In comparing the value of improved health produced by medical advances with the costs of those advances, he emphasized that understanding the dollar value of medical care requires measuring the health of the population an aspect of his "true health account" that is integral to better targeting of health care R&D dollars. To do this, he discussed what he called the "nation's health capital," the dollar value of health a person will have over the course of his or her remaining life. It is by comparing changes in health capital with increases in medical spending that Cutler confirmed that, by virtually all measures, increased medical technology has been worth its cost.

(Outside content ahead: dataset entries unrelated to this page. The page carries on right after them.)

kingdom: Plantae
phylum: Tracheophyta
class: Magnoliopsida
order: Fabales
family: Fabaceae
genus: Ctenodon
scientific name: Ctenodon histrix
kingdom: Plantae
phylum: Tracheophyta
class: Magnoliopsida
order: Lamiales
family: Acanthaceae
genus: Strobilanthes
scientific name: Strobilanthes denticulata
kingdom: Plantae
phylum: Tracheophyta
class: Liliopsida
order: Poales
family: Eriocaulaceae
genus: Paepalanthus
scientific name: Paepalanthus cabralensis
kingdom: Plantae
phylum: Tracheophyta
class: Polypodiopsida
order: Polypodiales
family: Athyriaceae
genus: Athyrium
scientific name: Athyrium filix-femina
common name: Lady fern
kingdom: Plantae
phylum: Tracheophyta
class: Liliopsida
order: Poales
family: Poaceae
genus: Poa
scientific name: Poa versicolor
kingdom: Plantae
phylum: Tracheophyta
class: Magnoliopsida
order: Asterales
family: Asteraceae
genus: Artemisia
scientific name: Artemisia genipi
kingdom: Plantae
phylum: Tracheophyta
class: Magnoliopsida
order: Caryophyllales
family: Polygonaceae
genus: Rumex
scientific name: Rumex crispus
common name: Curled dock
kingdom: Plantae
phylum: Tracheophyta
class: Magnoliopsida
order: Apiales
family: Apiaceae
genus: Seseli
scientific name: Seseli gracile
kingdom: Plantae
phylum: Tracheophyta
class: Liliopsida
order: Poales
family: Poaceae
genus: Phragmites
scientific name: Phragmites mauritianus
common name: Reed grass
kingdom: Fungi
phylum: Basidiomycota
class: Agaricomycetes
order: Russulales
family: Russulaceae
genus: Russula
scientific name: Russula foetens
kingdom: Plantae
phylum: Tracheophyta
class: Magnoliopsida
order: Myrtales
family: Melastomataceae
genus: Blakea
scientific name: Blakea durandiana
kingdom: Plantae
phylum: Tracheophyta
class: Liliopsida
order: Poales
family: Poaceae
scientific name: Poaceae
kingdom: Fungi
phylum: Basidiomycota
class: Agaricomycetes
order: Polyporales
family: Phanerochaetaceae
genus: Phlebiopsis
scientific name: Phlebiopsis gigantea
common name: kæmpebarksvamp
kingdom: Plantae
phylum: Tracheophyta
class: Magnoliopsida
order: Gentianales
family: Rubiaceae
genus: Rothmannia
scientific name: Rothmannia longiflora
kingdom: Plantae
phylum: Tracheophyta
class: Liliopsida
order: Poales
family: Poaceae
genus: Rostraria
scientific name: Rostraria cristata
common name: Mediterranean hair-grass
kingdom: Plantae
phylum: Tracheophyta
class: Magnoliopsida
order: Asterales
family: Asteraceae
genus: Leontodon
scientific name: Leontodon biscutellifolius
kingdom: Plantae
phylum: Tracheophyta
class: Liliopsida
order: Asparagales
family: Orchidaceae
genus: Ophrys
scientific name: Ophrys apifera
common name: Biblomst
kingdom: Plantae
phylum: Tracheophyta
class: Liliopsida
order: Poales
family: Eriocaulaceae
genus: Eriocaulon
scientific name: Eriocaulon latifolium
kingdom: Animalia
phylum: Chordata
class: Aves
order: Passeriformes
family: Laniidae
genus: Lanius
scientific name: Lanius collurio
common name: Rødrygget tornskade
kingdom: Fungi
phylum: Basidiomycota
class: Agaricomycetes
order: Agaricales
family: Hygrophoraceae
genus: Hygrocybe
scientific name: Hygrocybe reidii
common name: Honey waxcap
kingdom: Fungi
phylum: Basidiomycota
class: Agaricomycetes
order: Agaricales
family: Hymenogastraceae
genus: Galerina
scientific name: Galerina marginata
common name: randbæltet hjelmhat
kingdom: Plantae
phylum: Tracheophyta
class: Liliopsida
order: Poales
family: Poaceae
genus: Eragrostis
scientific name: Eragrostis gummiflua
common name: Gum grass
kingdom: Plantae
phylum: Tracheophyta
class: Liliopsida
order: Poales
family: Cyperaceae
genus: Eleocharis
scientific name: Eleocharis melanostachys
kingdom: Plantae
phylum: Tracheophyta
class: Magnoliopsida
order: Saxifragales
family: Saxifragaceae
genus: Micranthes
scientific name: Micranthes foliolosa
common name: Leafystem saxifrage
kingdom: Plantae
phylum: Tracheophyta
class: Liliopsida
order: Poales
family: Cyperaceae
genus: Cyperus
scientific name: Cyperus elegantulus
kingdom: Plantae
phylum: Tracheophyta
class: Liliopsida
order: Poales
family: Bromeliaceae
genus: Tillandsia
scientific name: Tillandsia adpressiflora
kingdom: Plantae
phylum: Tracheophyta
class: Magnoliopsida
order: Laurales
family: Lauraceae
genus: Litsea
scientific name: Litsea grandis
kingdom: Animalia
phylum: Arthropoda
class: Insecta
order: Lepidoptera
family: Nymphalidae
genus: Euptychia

What emerged in his presentation was a striking insight: the direct economic value of lives saved due to medical advances is extraordinary. Calculating the number of lives saved with a predicted dollar value per life saved, the value derived from cardiovascular innovation alone equals nearly $3 trillion per year. This represents a rate of return on investment in excess of a 100-1, a profound national dividend.
A bottom line informing Cutler's insights and call to action was his plea for universal health insurance. "There's not much point in having marvelous medical care," he said, "if most Americans cannot afford it." He observed that much of the economic advantage conferred by medical advances is lost if cutting-edge care is widely unavailable to those who might benefit the most.
Improving the Return on Investment
Cutler not only emphasized the benefits in innovation but also called on us to think about our health care assets and how we finance those assets in a new light. Old thinking, he suggested, will not produce new results. He concluded by urging economists and policymakers to get "out of the box" in approaching health care spending.